Mit meinem LKW war ich in ganz Europa. Moskau, Sibirien, Frankreich, England. Aber Sibirien war am schlimmsten. In Moskau kaufte ich mir zwei Waffen und fuhr los. Minus siebzig Grad und ich hatte nur einen Arbeitsmantel. Im Wagen ging es, da hatte ich eine Heizung, aber manchmal musste ich raus und einen Reifen wechseln. Aber da biss ich einfach die Zähne zusammen, zog den Mantel aus, um die Arme bewegen zu können, wechselte den Reifen und weiter ging es. Einmal geriet ich in eine Schneeweh, die war so hoch, dass ich den Laster oben mit der Plane abdecken konnte. Zum Glück hatten sie mir an der Grenze eine Nummer gegeben, für den Notfall. Am anderen Ende der Leitung war eine Kaserne. »Zwei Panzer bitte, ich stecke fest.« Zum Glück sprach einer von ihnen ein bisschen Deutsch, geschickt hat er mir aber trotzdem nur einen. Der zweite kam dann später, als sie merkten, mit einem kriegen sie mich nicht raus. Am schlimmsten waren aber die Eisbären. Ich erinnere mich noch, wie ich mal zwei auf der Straße sah. Um sie nicht anzufahren, blieb ich stehen. Ich schaue den Eisbären an, der Eisbär schaut mich an, auf einmal steht er auf und kommt auf mich zu. Plötzlich haut er mit der Pranke die Scheibe ein, reißt die Tür am Rahmen auf und langt mit der Tatze zu mir herein. Zum Glück hatte ich das Gewehr. Bumm, erschossen, und den zweiten mit dazu, als er seinem Kumpel zu Hilfe kam. Beim nächsten Telefon rief ich meine Frau an. »Glück gehabt«, sagte sie.
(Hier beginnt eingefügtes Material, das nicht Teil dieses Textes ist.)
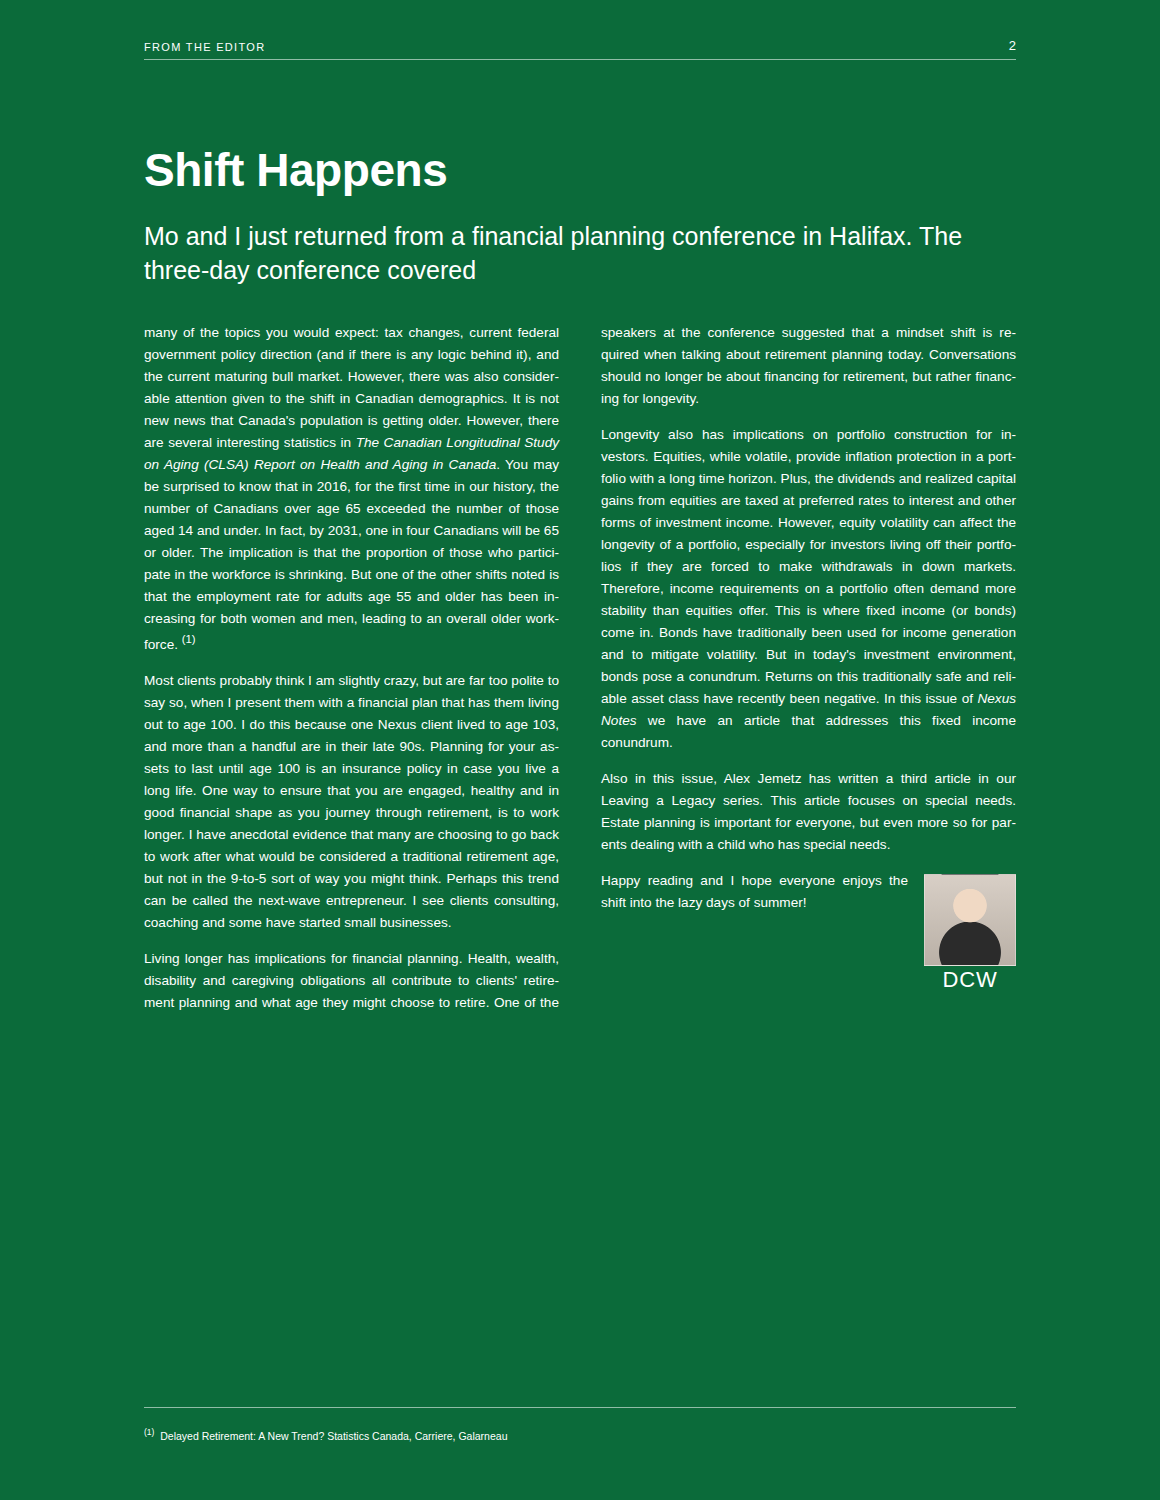From the Editor 2
Shift Happens
Mo and I just returned from a financial planning conference in Halifax. The three-day conference covered
many of the topics you would expect: tax changes, current federal government policy direction (and if there is any logic behind it), and the current maturing bull market. However, there was also considerable attention given to the shift in Canadian demographics. It is not new news that Canada's population is getting older. However, there are several interesting statistics in The Canadian Longitudinal Study on Aging (CLSA) Report on Health and Aging in Canada. You may be surprised to know that in 2016, for the first time in our history, the number of Canadians over age 65 exceeded the number of those aged 14 and under. In fact, by 2031, one in four Canadians will be 65 or older. The implication is that the proportion of those who participate in the workforce is shrinking. But one of the other shifts noted is that the employment rate for adults age 55 and older has been increasing for both women and men, leading to an overall older workforce. (1)
Most clients probably think I am slightly crazy, but are far too polite to say so, when I present them with a financial plan that has them living out to age 100. I do this because one Nexus client lived to age 103, and more than a handful are in their late 90s. Planning for your assets to last until age 100 is an insurance policy in case you live a long life. One way to ensure that you are engaged, healthy and in good financial shape as you journey through retirement, is to work longer. I have anecdotal evidence that many are choosing to go back to work after what would be considered a traditional retirement age, but not in the 9-to-5 sort of way you might think. Perhaps this trend can be called the next-wave entrepreneur. I see clients consulting, coaching and some have started small businesses.
Living longer has implications for financial planning. Health, wealth, disability and caregiving obligations all contribute to clients' retirement planning and what age they might choose to retire. One of the speakers at the conference suggested that a mindset shift is required when talking about retirement planning today. Conversations should no longer be about financing for retirement, but rather financing for longevity.
Longevity also has implications on portfolio construction for investors. Equities, while volatile, provide inflation protection in a portfolio with a long time horizon. Plus, the dividends and realized capital gains from equities are taxed at preferred rates to interest and other forms of investment income. However, equity volatility can affect the longevity of a portfolio, especially for investors living off their portfolios if they are forced to make withdrawals in down markets. Therefore, income requirements on a portfolio often demand more stability than equities offer. This is where fixed income (or bonds) come in. Bonds have traditionally been used for income generation and to mitigate volatility. But in today's investment environment, bonds pose a conundrum. Returns on this traditionally safe and reliable asset class have recently been negative. In this issue of Nexus Notes we have an article that addresses this fixed income conundrum.
Also in this issue, Alex Jemetz has written a third article in our Leaving a Legacy series. This article focuses on special needs. Estate planning is important for everyone, but even more so for parents dealing with a child who has special needs.
DCW Happy reading and I hope everyone enjoys the shift into the lazy days of summer!
(1) Delayed Retirement: A New Trend? Statistics Canada, Carriere, Galarneau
So sah ich die ganze Welt. In England schaute ich mir die Tower Bridge an, in Frankreich den Eiffelturm – und egal wo ich war, immer rief ich meine Frau an. Am Anfang, bevor ich Fernfahrer wurde und oft für ein ganzes Jahr weg war, sprachen wir darüber. »Willst du mich trotzdem?«, fragte ich. »Und kannst du damit leben?« Selbst wenn ich in Wien war, sah ich nicht meine Frau am öftesten, sondern die Zollbeamten. Bei jedem Zollpunkt musste man mit ihnen trinken, sonst verzollten sie nicht. Glauben Sie mir, da habe ich mit dem Trinken angefangen, aber so richtig. Eine Flasche Wodka allein, ohne irgendwas. Danach ging ich aber ins Hotel und schlief mich zwei, drei Tage aus. Dann erst teilte ich die Waren auf die Greißler auf, bevor ich zu meiner blonden Greißlerin nach Hause kam. Aber sie wollte mich trotzdem. Von überall her rief ich sie an und schrieb ihr eine Karte, egal wie teuer das war. »Ich bin gerade in Moskau, mir geht’s gut, ich liebe dich. Ich bin in Paris, alles ist gut gelaufen, ich liebe dich.« In Frankreich waren die nettesten Leute. Aber auch die schlimmsten Mädchen, die sind einem sofort über den Weg gelaufen. Ich habe aber nie eine angefasst. Ich war immer treu.

Meinen dritten Ehemann lernte ich kennen, da war Monika acht Jahre alt. Er hat sie kaum miterzogen. »Es ist dein Kind«, sagte er immer, meine Tochter akzeptierte ihn auch nie als Stiefvater. Er war 18 Jahre älter als ich, gegen Ende wurde er blind und fast taub, aber er war ein Engel. Er hätte alles für mich getan. Reich wurde ich aber auch mit ihm nicht.

Ich habe mein ganzes Leben gearbeitet, entweder in Wien oder in St. Pölten. In Wien habe ich in einer Gärtnerei angefangen, jeden Abend die Paradeiser zu gießen, hat mir gefallen. Wenn ich in St. Pölten war, habe ich meistens wieder gekellnert. Eine Zeit lang war ich dort in einem Nachtlokal. Nicht in so einem mit nackten Frauen, einem normalen. Das hätte gar nicht funktioniert, die Polizei war ja ständig da, um nach dem Rechten zu sehen. Unser Lokal wurde in der Früh oft von Fernfahrern besucht, die sich ihr Frühstück holten und dann weiterfuhren. Er war einer davon.

Sie erinnerte sich nicht gleich an mich, aber ich wusste sofort, das war die Kellnerin von damals. Ich hätte schon damals gewollt, aber das hätte ich nie gemacht, ich war ja verheiratet. Ins Heim kam ich, als ich schon längst verwitwet war. Wie hoch ist die Wahrscheinlichkeit, dass wir uns wieder treffen, und das auch noch in einem Heim in Wien, wo sie doch aus St. Pölten kommt?

Nachdem seine Frau gestorben war, hatte er kurz eine Freundin hier im Heim. Die war aber dement, die hat nichts geredet, nur gelacht und verkehrte Antworten gegeben. Aber als wir uns kennenlernten, entschied er sich sofort für mich. Er ist meinem dritten Mann ähnlich, beim Handkuss zum Beispiel oder bei den Küsschen auf die Wange. Heiraten werden wir nicht, sonst verliere ich meine Witwenpension. Aber in zwei Monaten ist die Verlobungsfeier.